In reducing those of the left’s most fantastical desires to purely quantitative measurements, so that all desires can be easily satisfied, Watson argues that the behemoths of the data economy have provided us with the (ir)rationality needed: a passionate negation of the existing order that is constituted by an irrational act of consumption. In opposition to further fetishisms of online production ‒ that everyone can have their 15 minutes of fame, for instance ‒ online content production by the left contains the potential to stoke the contingencies for activities in the physical world that attempt to recover our desire and purifies it for the establishment of a communitarian politics. Indeed, Watson’s work, given that it was borne through online content production on the left, is a testament to the realisation of such a possibility.

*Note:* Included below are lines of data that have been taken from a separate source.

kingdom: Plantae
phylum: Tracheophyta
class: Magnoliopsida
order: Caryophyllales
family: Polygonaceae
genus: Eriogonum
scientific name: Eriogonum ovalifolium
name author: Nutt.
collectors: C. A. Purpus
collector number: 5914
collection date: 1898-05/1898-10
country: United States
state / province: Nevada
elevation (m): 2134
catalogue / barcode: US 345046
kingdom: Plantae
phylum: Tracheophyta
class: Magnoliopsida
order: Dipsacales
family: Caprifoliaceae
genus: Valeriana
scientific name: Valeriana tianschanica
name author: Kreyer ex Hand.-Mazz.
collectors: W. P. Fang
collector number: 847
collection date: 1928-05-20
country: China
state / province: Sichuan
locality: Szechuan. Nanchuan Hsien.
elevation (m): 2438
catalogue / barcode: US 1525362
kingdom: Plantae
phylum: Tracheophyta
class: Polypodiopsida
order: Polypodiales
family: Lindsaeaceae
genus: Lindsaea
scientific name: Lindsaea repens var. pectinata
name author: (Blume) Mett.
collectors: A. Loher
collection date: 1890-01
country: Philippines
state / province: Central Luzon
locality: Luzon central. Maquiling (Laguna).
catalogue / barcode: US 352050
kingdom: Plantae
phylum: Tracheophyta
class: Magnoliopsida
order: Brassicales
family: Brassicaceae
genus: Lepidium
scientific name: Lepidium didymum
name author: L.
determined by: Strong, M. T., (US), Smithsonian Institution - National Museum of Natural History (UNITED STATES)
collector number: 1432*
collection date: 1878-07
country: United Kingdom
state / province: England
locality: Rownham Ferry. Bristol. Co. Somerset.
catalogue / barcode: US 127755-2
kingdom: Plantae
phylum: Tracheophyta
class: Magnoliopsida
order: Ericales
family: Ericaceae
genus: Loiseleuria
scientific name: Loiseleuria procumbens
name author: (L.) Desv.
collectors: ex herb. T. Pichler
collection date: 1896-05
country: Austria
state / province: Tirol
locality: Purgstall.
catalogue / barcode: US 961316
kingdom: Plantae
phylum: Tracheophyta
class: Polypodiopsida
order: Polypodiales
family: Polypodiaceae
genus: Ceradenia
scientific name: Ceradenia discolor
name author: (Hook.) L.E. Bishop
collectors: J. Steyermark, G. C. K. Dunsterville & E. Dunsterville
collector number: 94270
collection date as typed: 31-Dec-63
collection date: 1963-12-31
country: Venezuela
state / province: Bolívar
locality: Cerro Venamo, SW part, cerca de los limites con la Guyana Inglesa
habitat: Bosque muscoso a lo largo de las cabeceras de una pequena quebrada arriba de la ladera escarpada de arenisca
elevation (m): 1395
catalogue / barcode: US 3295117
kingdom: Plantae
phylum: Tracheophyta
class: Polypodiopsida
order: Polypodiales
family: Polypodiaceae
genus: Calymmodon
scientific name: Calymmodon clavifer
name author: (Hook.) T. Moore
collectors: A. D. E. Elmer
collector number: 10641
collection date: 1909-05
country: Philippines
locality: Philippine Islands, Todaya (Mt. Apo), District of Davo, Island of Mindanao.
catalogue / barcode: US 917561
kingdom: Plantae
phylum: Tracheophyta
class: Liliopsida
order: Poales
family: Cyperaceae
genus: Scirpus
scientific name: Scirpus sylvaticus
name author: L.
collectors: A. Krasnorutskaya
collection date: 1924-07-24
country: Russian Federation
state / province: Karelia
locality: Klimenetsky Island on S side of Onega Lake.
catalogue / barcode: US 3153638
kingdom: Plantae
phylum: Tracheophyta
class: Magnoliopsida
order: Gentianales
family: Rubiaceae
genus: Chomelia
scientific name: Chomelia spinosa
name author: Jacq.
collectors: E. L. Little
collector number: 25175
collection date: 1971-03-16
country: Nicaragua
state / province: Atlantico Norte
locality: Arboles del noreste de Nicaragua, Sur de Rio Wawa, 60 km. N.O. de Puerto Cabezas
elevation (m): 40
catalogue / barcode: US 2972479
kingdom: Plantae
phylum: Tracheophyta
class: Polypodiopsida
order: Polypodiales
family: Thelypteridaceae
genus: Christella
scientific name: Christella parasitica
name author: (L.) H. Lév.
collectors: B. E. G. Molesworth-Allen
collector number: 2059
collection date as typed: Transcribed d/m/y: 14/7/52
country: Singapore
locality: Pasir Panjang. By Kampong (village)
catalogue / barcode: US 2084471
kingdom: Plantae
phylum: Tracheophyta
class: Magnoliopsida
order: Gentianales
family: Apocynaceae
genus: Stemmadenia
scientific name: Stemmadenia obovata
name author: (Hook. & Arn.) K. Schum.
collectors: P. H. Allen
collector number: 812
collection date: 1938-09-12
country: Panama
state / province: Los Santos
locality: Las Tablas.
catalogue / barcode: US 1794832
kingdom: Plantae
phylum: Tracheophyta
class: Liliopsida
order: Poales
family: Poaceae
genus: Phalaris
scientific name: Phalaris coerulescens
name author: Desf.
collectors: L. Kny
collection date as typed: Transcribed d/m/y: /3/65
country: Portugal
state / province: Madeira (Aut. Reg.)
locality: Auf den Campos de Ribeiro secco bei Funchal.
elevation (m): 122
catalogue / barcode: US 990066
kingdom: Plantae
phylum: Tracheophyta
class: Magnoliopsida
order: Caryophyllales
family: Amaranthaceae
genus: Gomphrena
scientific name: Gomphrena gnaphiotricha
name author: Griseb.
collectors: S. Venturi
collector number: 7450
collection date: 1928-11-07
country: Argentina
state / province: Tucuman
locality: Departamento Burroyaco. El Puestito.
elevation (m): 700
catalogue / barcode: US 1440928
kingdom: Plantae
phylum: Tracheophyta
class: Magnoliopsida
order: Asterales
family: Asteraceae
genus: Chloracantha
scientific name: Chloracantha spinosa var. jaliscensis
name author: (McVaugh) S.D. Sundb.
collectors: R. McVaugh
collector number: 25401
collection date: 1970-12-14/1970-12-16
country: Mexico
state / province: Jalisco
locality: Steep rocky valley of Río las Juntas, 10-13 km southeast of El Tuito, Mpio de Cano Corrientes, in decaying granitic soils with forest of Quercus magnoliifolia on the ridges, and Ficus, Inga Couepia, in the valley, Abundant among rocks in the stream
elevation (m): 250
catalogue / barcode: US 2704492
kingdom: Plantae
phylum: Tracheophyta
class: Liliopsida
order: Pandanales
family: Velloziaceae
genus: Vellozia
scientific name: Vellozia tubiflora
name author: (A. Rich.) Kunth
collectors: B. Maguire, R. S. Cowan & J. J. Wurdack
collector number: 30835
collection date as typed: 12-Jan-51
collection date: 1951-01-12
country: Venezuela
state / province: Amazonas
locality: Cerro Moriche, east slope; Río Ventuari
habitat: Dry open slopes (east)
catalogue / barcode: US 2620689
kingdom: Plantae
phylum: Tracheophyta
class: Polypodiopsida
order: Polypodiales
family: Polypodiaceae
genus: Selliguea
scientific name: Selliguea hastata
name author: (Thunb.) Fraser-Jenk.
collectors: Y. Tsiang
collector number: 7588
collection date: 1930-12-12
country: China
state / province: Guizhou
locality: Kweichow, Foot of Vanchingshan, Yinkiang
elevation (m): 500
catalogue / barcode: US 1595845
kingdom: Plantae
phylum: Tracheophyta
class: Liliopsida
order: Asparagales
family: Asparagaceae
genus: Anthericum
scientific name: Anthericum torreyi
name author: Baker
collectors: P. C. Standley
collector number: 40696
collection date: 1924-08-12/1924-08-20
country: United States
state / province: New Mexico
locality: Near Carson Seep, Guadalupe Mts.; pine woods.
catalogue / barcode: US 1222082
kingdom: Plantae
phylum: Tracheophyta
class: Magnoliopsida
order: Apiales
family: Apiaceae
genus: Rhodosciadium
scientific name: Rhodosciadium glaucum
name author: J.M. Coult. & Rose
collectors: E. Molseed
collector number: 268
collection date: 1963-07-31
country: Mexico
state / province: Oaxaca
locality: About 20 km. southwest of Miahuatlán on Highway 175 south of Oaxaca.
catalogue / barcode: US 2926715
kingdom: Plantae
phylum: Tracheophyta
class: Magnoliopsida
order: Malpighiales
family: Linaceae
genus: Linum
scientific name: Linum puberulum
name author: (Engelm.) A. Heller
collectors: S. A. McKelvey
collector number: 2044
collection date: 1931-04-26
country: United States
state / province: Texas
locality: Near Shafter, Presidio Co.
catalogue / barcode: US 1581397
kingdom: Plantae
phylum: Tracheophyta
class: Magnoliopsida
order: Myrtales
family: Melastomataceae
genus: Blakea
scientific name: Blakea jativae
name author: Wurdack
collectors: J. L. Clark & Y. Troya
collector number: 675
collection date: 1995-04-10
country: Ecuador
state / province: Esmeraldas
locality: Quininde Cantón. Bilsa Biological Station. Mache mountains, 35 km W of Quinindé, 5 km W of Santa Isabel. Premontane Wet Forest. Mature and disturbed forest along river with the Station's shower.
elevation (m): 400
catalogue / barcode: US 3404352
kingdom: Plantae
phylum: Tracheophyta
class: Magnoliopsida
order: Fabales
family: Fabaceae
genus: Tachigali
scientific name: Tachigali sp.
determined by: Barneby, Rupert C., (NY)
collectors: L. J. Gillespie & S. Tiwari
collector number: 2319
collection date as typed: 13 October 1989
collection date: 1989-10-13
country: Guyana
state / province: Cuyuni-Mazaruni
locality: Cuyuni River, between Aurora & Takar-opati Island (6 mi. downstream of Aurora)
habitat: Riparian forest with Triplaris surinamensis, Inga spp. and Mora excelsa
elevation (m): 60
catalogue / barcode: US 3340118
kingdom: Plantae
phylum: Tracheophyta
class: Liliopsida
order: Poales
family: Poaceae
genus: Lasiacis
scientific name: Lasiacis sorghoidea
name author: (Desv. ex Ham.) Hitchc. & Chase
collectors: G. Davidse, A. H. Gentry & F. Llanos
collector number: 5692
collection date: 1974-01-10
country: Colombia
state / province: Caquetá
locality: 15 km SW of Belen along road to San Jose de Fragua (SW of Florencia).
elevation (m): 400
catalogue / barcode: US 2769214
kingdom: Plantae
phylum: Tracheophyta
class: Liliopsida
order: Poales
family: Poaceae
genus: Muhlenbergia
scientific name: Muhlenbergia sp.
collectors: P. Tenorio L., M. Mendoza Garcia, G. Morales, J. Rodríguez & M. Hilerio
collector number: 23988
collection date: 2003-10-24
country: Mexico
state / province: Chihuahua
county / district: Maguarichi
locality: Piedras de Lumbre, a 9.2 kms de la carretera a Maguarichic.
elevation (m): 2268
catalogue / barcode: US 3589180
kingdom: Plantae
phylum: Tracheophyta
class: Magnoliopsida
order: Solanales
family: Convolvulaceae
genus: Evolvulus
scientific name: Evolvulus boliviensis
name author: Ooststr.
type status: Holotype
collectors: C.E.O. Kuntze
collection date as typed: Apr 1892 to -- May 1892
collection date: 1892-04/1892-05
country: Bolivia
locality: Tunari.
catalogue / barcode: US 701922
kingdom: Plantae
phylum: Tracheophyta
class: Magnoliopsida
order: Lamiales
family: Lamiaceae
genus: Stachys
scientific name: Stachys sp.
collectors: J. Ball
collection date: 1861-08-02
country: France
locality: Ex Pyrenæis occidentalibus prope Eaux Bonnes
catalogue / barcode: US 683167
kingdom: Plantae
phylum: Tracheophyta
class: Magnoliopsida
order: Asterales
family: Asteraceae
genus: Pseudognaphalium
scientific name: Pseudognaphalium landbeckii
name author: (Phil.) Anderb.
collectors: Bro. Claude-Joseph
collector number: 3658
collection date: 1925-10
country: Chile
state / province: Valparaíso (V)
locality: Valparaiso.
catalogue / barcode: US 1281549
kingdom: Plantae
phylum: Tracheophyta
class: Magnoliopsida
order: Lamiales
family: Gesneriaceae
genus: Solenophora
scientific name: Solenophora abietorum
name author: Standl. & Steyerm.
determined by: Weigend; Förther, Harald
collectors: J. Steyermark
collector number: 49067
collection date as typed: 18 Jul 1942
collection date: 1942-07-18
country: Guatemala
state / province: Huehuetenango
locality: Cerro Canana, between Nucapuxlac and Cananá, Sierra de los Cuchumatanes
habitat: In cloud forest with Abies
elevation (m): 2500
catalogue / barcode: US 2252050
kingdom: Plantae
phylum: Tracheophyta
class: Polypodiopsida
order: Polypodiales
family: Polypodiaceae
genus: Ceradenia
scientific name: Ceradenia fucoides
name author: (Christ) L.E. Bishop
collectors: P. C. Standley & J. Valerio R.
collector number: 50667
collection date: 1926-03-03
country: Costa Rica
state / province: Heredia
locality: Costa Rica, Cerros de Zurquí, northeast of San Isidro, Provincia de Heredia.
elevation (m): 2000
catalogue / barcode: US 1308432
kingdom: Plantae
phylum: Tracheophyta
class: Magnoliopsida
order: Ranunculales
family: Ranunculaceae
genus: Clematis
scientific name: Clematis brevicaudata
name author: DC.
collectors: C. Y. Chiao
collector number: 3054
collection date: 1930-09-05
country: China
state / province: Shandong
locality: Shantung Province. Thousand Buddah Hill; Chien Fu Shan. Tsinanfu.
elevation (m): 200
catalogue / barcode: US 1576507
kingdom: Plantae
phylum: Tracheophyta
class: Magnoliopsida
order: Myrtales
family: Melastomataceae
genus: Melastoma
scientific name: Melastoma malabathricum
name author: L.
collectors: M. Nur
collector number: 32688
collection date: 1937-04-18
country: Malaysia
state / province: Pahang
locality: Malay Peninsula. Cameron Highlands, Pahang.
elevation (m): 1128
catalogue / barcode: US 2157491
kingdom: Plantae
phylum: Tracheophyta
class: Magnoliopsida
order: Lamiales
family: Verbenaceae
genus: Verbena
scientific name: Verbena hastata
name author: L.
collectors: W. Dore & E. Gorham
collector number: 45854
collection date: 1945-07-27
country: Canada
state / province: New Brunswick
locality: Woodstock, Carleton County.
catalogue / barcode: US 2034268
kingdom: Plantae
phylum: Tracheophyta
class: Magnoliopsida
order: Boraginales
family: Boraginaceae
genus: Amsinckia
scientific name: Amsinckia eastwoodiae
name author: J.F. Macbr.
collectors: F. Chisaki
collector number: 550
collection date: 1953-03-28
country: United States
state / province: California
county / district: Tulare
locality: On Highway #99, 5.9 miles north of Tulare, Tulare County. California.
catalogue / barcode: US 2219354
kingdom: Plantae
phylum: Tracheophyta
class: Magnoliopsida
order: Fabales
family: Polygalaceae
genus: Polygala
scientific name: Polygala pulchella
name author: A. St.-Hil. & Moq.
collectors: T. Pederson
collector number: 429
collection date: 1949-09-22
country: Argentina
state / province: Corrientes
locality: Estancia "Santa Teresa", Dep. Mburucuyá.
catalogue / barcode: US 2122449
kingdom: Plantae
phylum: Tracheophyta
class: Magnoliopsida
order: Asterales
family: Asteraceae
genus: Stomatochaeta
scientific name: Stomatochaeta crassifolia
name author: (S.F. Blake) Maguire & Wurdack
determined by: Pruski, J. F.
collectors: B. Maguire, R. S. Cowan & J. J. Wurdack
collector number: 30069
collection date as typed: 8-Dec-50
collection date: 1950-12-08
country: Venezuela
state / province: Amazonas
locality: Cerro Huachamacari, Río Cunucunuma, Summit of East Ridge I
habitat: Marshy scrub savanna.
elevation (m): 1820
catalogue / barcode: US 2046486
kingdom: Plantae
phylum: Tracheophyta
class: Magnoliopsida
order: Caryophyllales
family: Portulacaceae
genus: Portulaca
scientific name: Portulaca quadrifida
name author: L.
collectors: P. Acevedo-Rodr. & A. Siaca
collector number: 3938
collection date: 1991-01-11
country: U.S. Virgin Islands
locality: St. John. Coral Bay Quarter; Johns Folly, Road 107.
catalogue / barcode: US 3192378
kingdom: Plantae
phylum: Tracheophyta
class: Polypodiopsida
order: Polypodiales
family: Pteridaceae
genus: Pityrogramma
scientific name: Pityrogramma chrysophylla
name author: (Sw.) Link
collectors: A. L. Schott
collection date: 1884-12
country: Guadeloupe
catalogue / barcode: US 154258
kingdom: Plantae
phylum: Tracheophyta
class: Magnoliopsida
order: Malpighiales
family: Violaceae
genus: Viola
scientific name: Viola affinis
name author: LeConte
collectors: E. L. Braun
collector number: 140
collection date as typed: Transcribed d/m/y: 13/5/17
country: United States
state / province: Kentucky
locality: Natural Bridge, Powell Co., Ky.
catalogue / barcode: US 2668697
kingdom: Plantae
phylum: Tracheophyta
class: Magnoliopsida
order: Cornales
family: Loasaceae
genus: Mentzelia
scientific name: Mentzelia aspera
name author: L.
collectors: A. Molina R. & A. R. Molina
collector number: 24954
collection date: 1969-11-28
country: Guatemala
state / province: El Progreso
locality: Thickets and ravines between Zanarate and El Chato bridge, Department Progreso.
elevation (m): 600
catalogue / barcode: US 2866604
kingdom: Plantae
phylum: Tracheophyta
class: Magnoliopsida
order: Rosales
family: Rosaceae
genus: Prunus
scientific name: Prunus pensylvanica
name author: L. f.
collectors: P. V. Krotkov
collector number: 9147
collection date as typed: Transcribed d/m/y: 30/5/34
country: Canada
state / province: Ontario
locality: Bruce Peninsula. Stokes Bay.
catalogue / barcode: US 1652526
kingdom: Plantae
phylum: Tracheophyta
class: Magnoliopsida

Therefore, ‘What the online left should be doing in the wake of covid is encouraging far-out creative output that challenges the tendency of the data economy to push us toward quantitative goals both online and in real life.’ (100).

Watson, while not affiliated with any third-level institution, presents a work that deserves to be read by both academics and leftists alike, a work that offers quick catching fuel to the fire that is the leftist imagination in 2021 – a much needed remedy for our present political climate, both online and offline. He is a digital heir to the Frankfurt School, the New Left and Fisher, and his next work should be eagerly awaited as we work to diagnose the ever-stranger times we find ourselves in.